Circulating Biomarkers

Serial assessment of circulating tumor cells (CTCs) and circulating tumor DNA (ctDNA), which is a measure of tumor burden, may predict response to treatment with checkpoint inhibitors. The association between ctDNA and treatment outcomes was evaluated in three groups of patients treated with PD-1 inhibitors as single agents or in combination with ipilimumab [277]. Group A included patients with undetectable ctDNA at baseline and during treatment, Group B had patients with detectable ctDNA at baseline but undetectable early during therapy, and Group C included patients with detectable ctDNA at baseline and during therapy. Compared to baseline ctDNA, persistent on treatment levels of ctDNA was associated with decreased ORR and poor survival. On the other hand, increase in circulating levels of immune cells, Ki-67+ T cells, was associated with clinical benefit in NSCLC patients on treatment with PD-1 inhibitors [278]. If these findings are validated in large prospective cohorts, in the context of intratumoral heterogeneity, minimally invasive and easily accessible liquid biopsies may serve as a more comprehensive alternate technique for biomarker assessment.

Microbiome Assessment

Emerging data indicate that gut microbiome may be associated with response to treatment with PD-1 inhibitors. Alpha diversity of gut microbiomes in fecal samples was significantly higher in patients with metastatic melanoma responding (CR/PR/SD ≥6 months) to treatment with PD-1 inhibitors [279]. In addition, patients with higher alpha diversity had longer PFS compared to patients with low or intermediate diversity.

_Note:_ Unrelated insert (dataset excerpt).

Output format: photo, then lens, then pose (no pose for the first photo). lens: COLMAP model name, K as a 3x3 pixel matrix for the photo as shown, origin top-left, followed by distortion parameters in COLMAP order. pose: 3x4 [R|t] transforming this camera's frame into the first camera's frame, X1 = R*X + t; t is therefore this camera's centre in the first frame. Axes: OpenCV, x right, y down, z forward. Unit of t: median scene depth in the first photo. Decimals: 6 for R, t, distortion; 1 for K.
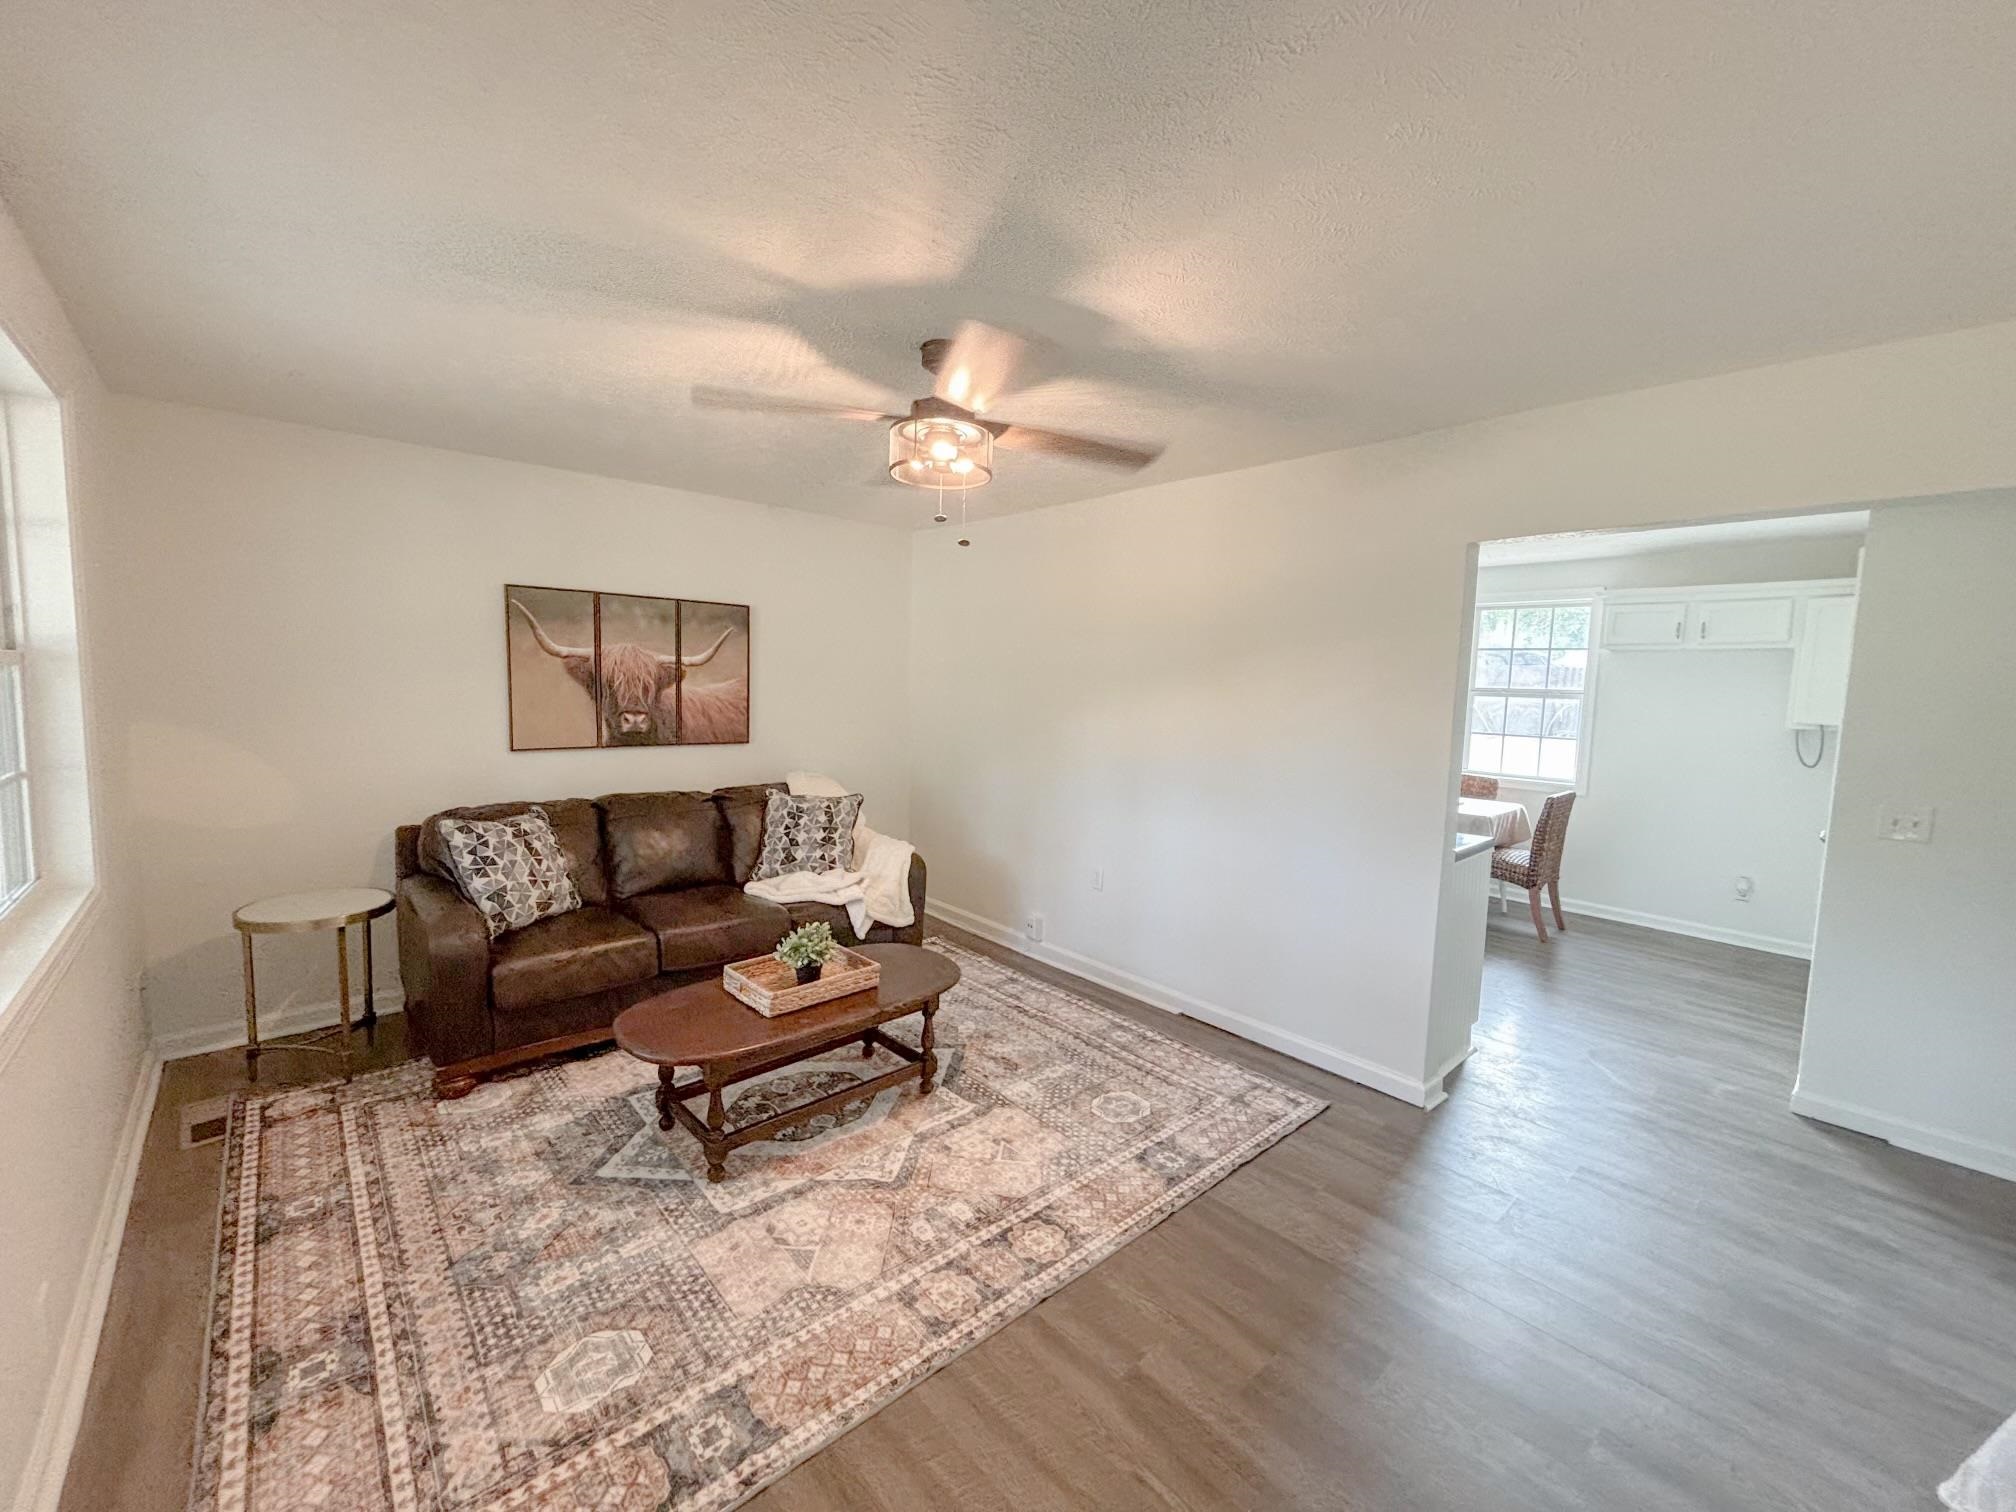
lens RADIAL K [[809.8, 0, 1010.8], [0, 809.8, 756.7], [0, 0, 1]] dist [0.016780, -0.002672]
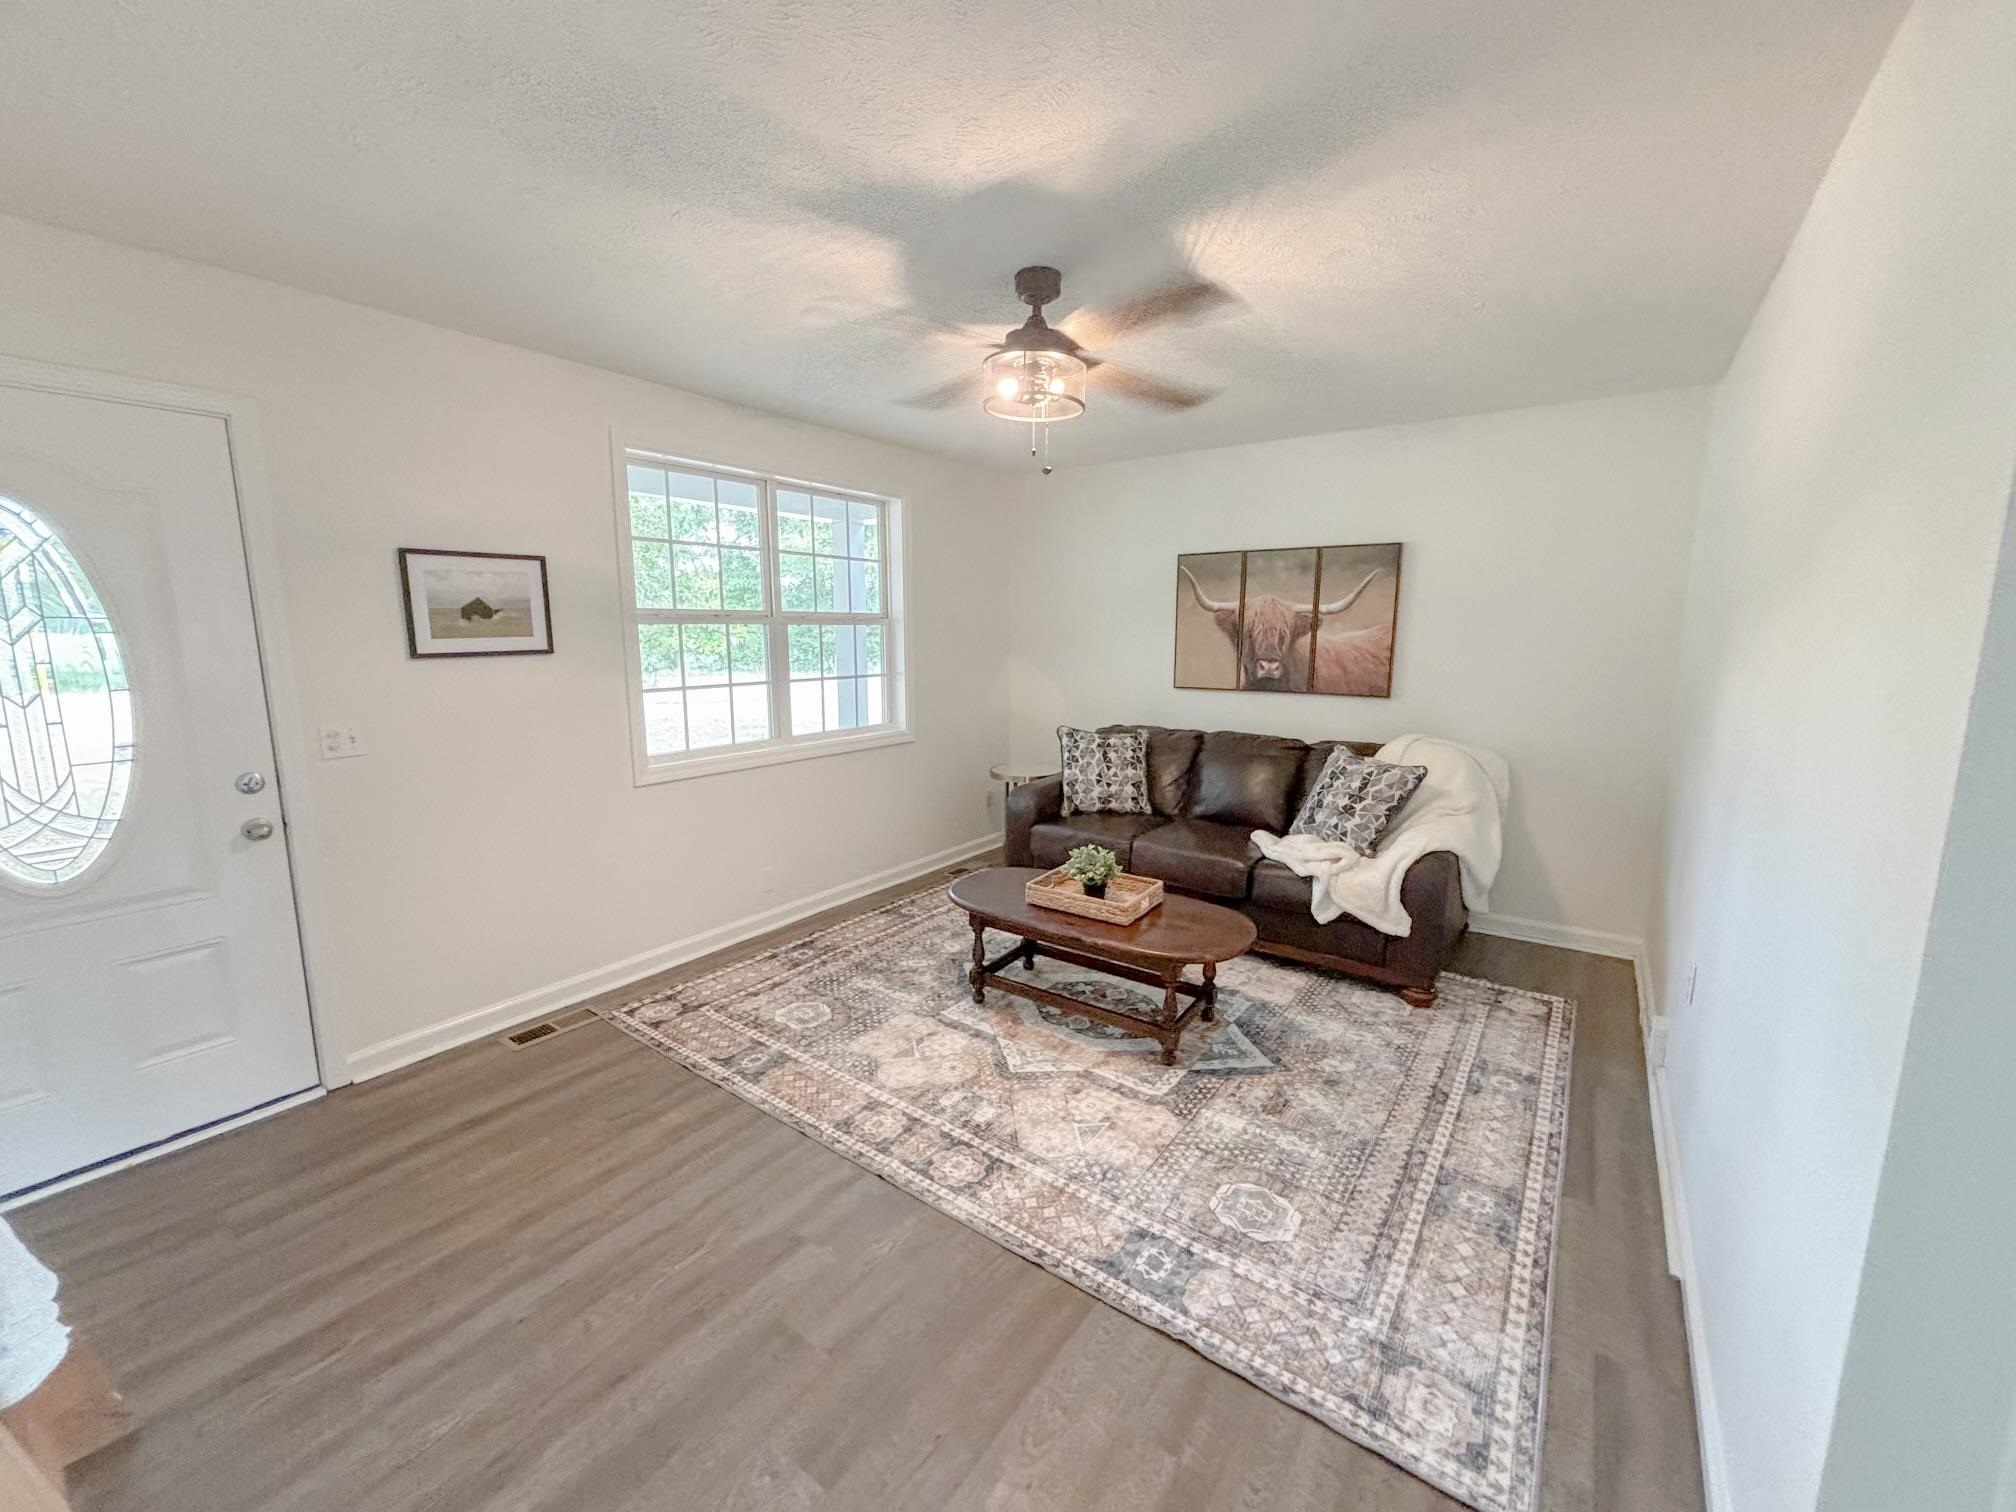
lens RADIAL K [[809.8, 0, 1004.8], [0, 809.8, 756.8], [0, 0, 1]] dist [0.016780, -0.002672]
pose [[0.213560, 0.129915, -0.968253, 0.665718], [-0.091576, 0.989417, 0.112556, -0.021212], [0.972628, 0.064631, 0.223197, 0.549391]]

Further, the gut microbiome was enriched for Clostridiales in responders and Bacteroidales in nonresponders. In addition, patients with abundance of Faecalibacterium genus in Clostridiales order had significantly longer PFS compared to patients with abundance of Bacteroidales. Thus, favorable gut microbiome may enhance antitumor response in patients treated with checkpoint inhibitors.

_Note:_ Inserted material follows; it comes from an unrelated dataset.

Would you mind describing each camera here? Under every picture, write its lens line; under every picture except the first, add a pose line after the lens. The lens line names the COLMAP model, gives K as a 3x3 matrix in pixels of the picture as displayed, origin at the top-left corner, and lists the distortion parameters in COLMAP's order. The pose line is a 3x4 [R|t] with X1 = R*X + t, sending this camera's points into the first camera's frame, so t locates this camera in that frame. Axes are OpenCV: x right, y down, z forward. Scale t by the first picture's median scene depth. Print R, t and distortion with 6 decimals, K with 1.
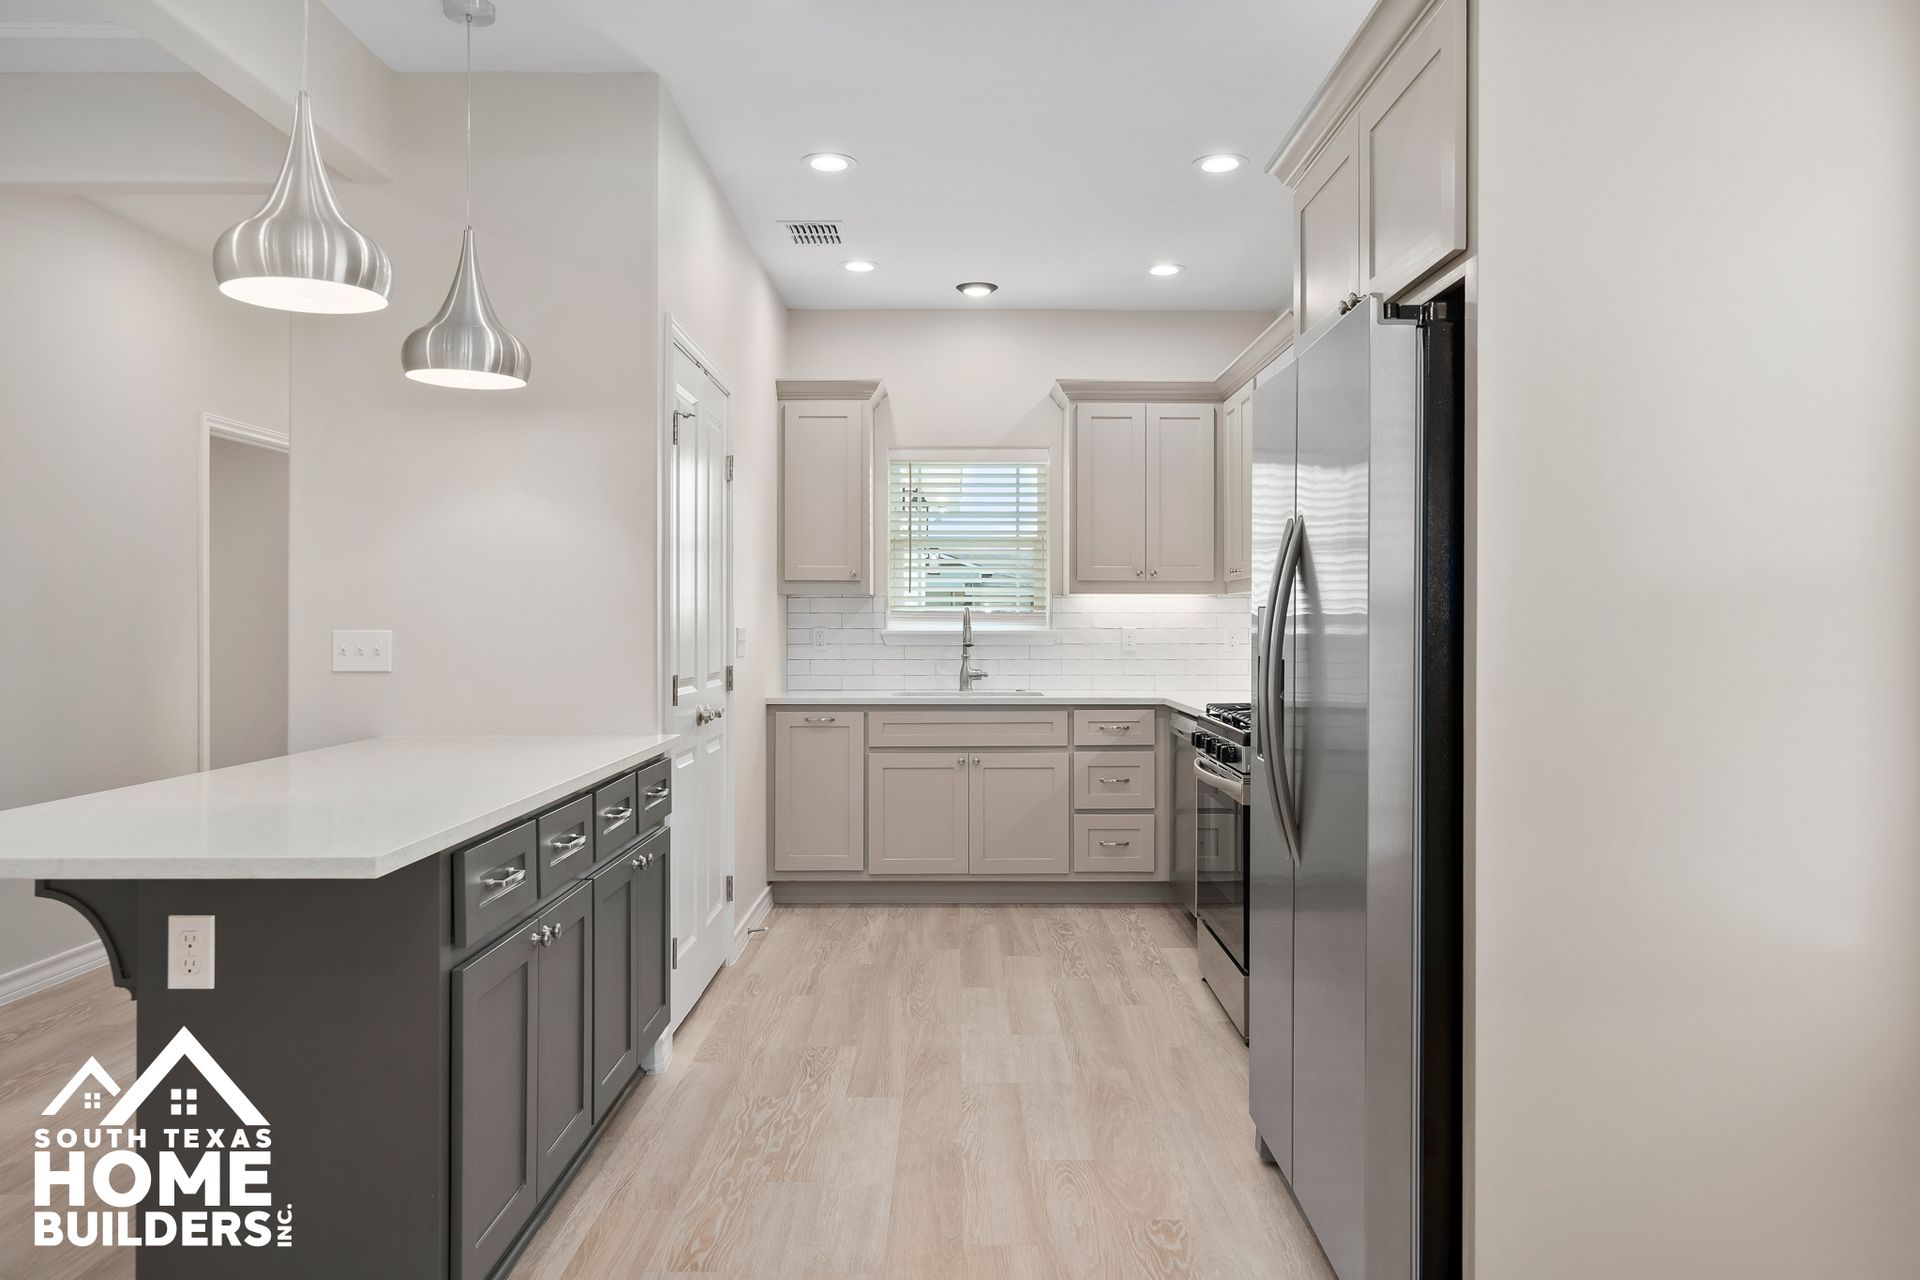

Due to the dynamic nature of immune response, development of immune oncology biomarkers is challenging. To this end, immune monitoring assays have been developed to perform genomic, proteomic, and functional studies on paired tumor and blood samples obtained before and after treatment with immunotherapeutic agents [237]. It is expected that correlation of changes in these biomarkers to treatment outcomes would provide mechanistic insight into pathways of response or resistance to immunotherapeutic agents that could guide the development of biomarker-driven, synergistic, immunotherapy-based treatment combinations. In addition, biomarkers may vary depending on the mechanism of action of the immunotherapeutic agent [186, 231]. Therefore, identification of a single immunologic biomarker may not be predictive of response [237]. This indicates a need to identify multifactorial biomarker panels that would help to determine the immunogenic nature of the tumor and predict response or resistance to treatment. For example, presence of intratumoral CD8+ T cells, expression of PD-L1 on tumor cells, and increased mutational load have been associated with greater likelihood of response to PD-1/PD-L1 checkpoint inhibition [230].

Conclusion

Seminal studies have described the different components of the innate and adaptive immune system. Although they are two distinct arms of the human immune system, they are intricately organized in time and space and are critically dependent on one another. While the blockade of immune checkpoints by mAbs to unleash the antitumor immune response by T cells has now emerged as a powerful therapeutic tool in the treatment of advanced cancer, components of the innate immune system contribute to the activation and development of adaptive immunity. Improved understanding of the interaction between the tumor cells and the immune cells in the complex TME through rigorous immune profiling will guide the future development of new immunotherapeutic strategies as well as the identification of potential biomarkers of clinical response.